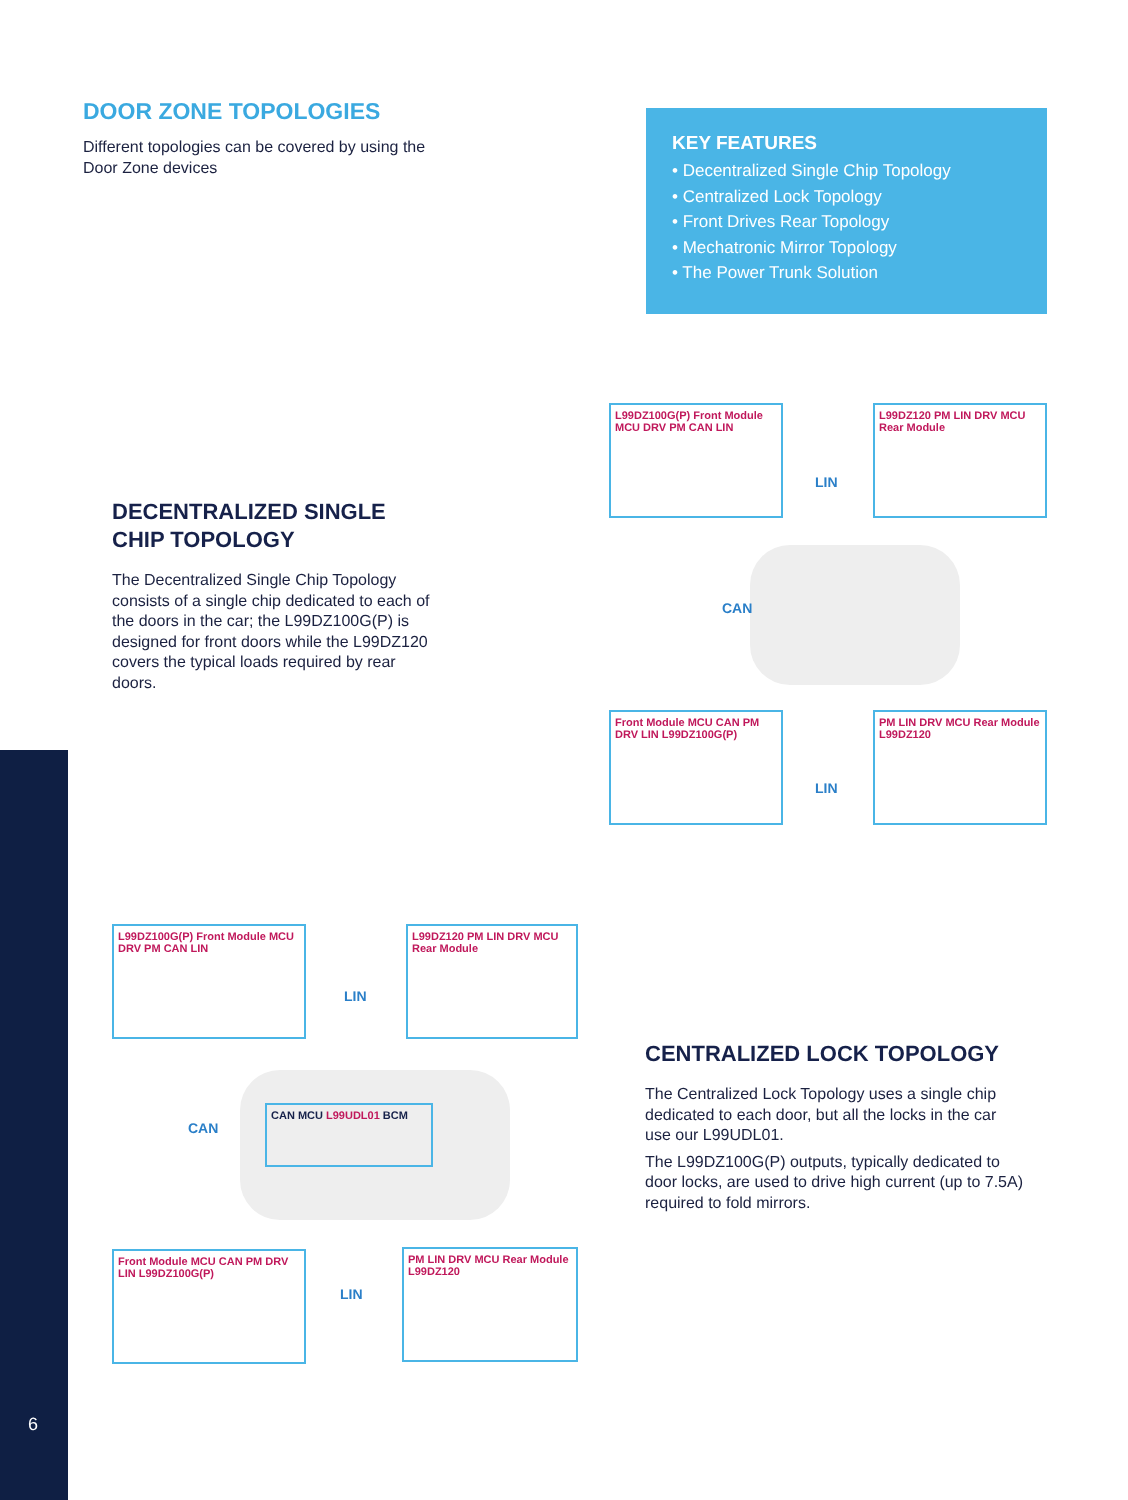DOOR ZONE TOPOLOGIES
Different topologies can be covered by using the Door Zone devices
KEY FEATURES
• Decentralized Single Chip Topology
• Centralized Lock Topology
• Front Drives Rear Topology
• Mechatronic Mirror Topology
• The Power Trunk Solution
DECENTRALIZED SINGLE CHIP TOPOLOGY
The Decentralized Single Chip Topology consists of a single chip dedicated to each of the doors in the car; the L99DZ100G(P) is designed for front doors while the L99DZ120 covers the typical loads required by rear doors.
L99DZ100G(P) Front Module MCU DRV PM CAN LIN
L99DZ120 PM LIN DRV MCU Rear Module
LIN
CAN
Front Module MCU CAN PM DRV LIN L99DZ100G(P)
PM LIN DRV MCU Rear Module L99DZ120
LIN
L99DZ100G(P) Front Module MCU DRV PM CAN LIN
L99DZ120 PM LIN DRV MCU Rear Module
LIN
CAN
CAN MCU L99UDL01 BCM
Front Module MCU CAN PM DRV LIN L99DZ100G(P)
PM LIN DRV MCU Rear Module L99DZ120
LIN
CENTRALIZED LOCK TOPOLOGY
The Centralized Lock Topology uses a single chip dedicated to each door, but all the locks in the car use our L99UDL01.
The L99DZ100G(P) outputs, typically dedicated to door locks, are used to drive high current (up to 7.5A) required to fold mirrors.
6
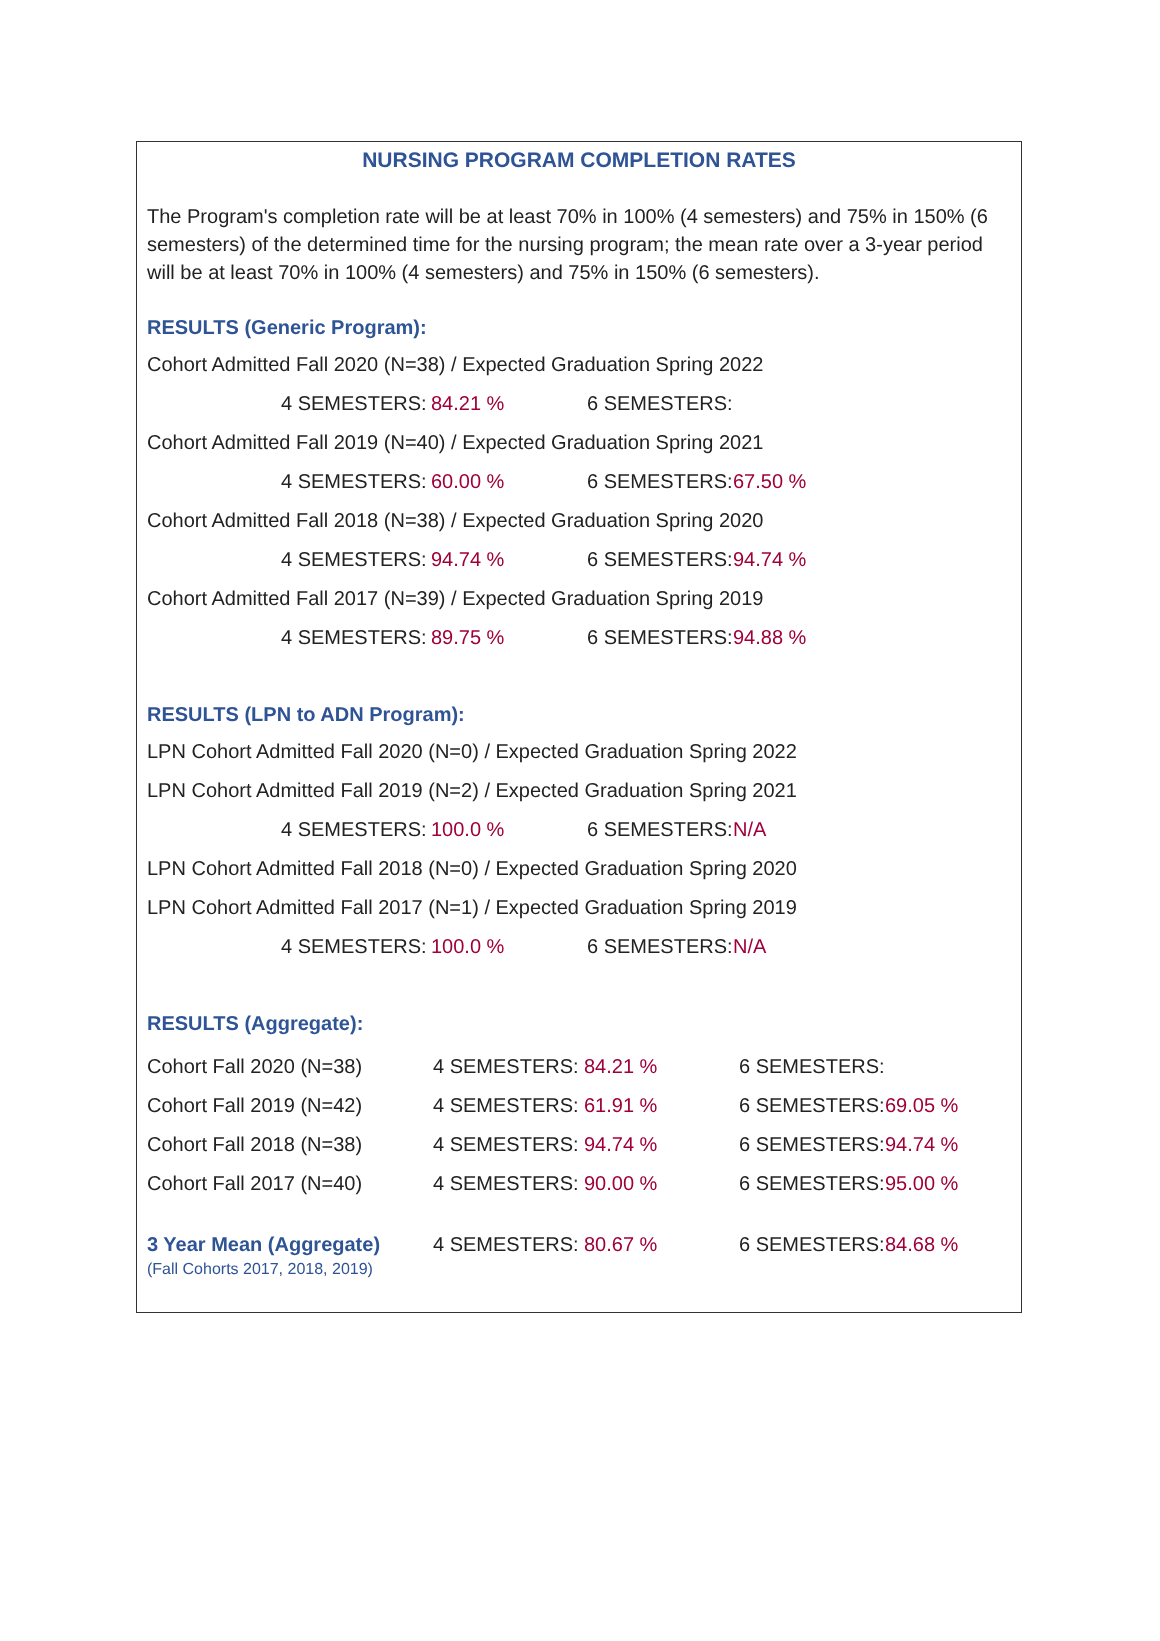NURSING PROGRAM COMPLETION RATES
The Program's completion rate will be at least 70% in 100% (4 semesters) and 75% in 150% (6 semesters) of the determined time for the nursing program; the mean rate over a 3-year period will be at least 70% in 100% (4 semesters) and 75% in 150% (6 semesters).
RESULTS (Generic Program):
Cohort Admitted Fall 2020 (N=38) / Expected Graduation Spring 2022
4 SEMESTERS: 84.21 % 6 SEMESTERS:
Cohort Admitted Fall 2019 (N=40) / Expected Graduation Spring 2021
4 SEMESTERS: 60.00 % 6 SEMESTERS: 67.50 %
Cohort Admitted Fall 2018 (N=38) / Expected Graduation Spring 2020
4 SEMESTERS: 94.74 % 6 SEMESTERS: 94.74 %
Cohort Admitted Fall 2017 (N=39) / Expected Graduation Spring 2019
4 SEMESTERS: 89.75 % 6 SEMESTERS: 94.88 %
RESULTS (LPN to ADN Program):
LPN Cohort Admitted Fall 2020 (N=0) / Expected Graduation Spring 2022
LPN Cohort Admitted Fall 2019 (N=2) / Expected Graduation Spring 2021
4 SEMESTERS: 100.0 % 6 SEMESTERS: N/A
LPN Cohort Admitted Fall 2018 (N=0) / Expected Graduation Spring 2020
LPN Cohort Admitted Fall 2017 (N=1) / Expected Graduation Spring 2019
4 SEMESTERS: 100.0 % 6 SEMESTERS: N/A
RESULTS (Aggregate):
| Cohort Fall 2020 (N=38) | 4 SEMESTERS: | 84.21 % | 6 SEMESTERS: | |
| Cohort Fall 2019 (N=42) | 4 SEMESTERS: | 61.91 % | 6 SEMESTERS: | 69.05 % |
| Cohort Fall 2018 (N=38) | 4 SEMESTERS: | 94.74 % | 6 SEMESTERS: | 94.74 % |
| Cohort Fall 2017 (N=40) | 4 SEMESTERS: | 90.00 % | 6 SEMESTERS: | 95.00 % |
| 3 Year Mean (Aggregate) (Fall Cohorts 2017, 2018, 2019) | 4 SEMESTERS: | 80.67 % | 6 SEMESTERS: | 84.68 % |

————

• **TASK DETAILS**: Give the listing above again in its entirety, exactly as written and free of images.

• **YOUR RESPONSE**:
DOOR ZONE TOPOLOGIES
Different topologies can be covered by using the Door Zone devices
KEY FEATURES
• Decentralized Single Chip Topology
• Centralized Lock Topology
• Front Drives Rear Topology
• Mechatronic Mirror Topology
• The Power Trunk Solution
DECENTRALIZED SINGLE CHIP TOPOLOGY
The Decentralized Single Chip Topology consists of a single chip dedicated to each of the doors in the car; the L99DZ100G(P) is designed for front doors while the L99DZ120 covers the typical loads required by rear doors.
L99DZ100G(P) Front Module MCU DRV PM CAN LIN
L99DZ120 PM LIN DRV MCU Rear Module
LIN
CAN
Front Module MCU CAN PM DRV LIN L99DZ100G(P)
PM LIN DRV MCU Rear Module L99DZ120
LIN
L99DZ100G(P) Front Module MCU DRV PM CAN LIN
L99DZ120 PM LIN DRV MCU Rear Module
LIN
CAN
CAN MCU L99UDL01 BCM
Front Module MCU CAN PM DRV LIN L99DZ100G(P)
PM LIN DRV MCU Rear Module L99DZ120
LIN
CENTRALIZED LOCK TOPOLOGY
The Centralized Lock Topology uses a single chip dedicated to each door, but all the locks in the car use our L99UDL01.
The L99DZ100G(P) outputs, typically dedicated to door locks, are used to drive high current (up to 7.5A) required to fold mirrors.
6
NURSING PROGRAM COMPLETION RATES
The Program's completion rate will be at least 70% in 100% (4 semesters) and 75% in 150% (6 semesters) of the determined time for the nursing program; the mean rate over a 3-year period will be at least 70% in 100% (4 semesters) and 75% in 150% (6 semesters).
RESULTS (Generic Program):
Cohort Admitted Fall 2020 (N=38) / Expected Graduation Spring 2022
4 SEMESTERS: 84.21 % 6 SEMESTERS:
Cohort Admitted Fall 2019 (N=40) / Expected Graduation Spring 2021
4 SEMESTERS: 60.00 % 6 SEMESTERS: 67.50 %
Cohort Admitted Fall 2018 (N=38) / Expected Graduation Spring 2020
4 SEMESTERS: 94.74 % 6 SEMESTERS: 94.74 %
Cohort Admitted Fall 2017 (N=39) / Expected Graduation Spring 2019
4 SEMESTERS: 89.75 % 6 SEMESTERS: 94.88 %
RESULTS (LPN to ADN Program):
LPN Cohort Admitted Fall 2020 (N=0) / Expected Graduation Spring 2022
LPN Cohort Admitted Fall 2019 (N=2) / Expected Graduation Spring 2021
4 SEMESTERS: 100.0 % 6 SEMESTERS: N/A
LPN Cohort Admitted Fall 2018 (N=0) / Expected Graduation Spring 2020
LPN Cohort Admitted Fall 2017 (N=1) / Expected Graduation Spring 2019
4 SEMESTERS: 100.0 % 6 SEMESTERS: N/A
RESULTS (Aggregate):
| Cohort Fall 2020 (N=38) | 4 SEMESTERS: | 84.21 % | 6 SEMESTERS: | |
| Cohort Fall 2019 (N=42) | 4 SEMESTERS: | 61.91 % | 6 SEMESTERS: | 69.05 % |
| Cohort Fall 2018 (N=38) | 4 SEMESTERS: | 94.74 % | 6 SEMESTERS: | 94.74 % |
| Cohort Fall 2017 (N=40) | 4 SEMESTERS: | 90.00 % | 6 SEMESTERS: | 95.00 % |
| 3 Year Mean (Aggregate) (Fall Cohorts 2017, 2018, 2019) | 4 SEMESTERS: | 80.67 % | 6 SEMESTERS: | 84.68 % |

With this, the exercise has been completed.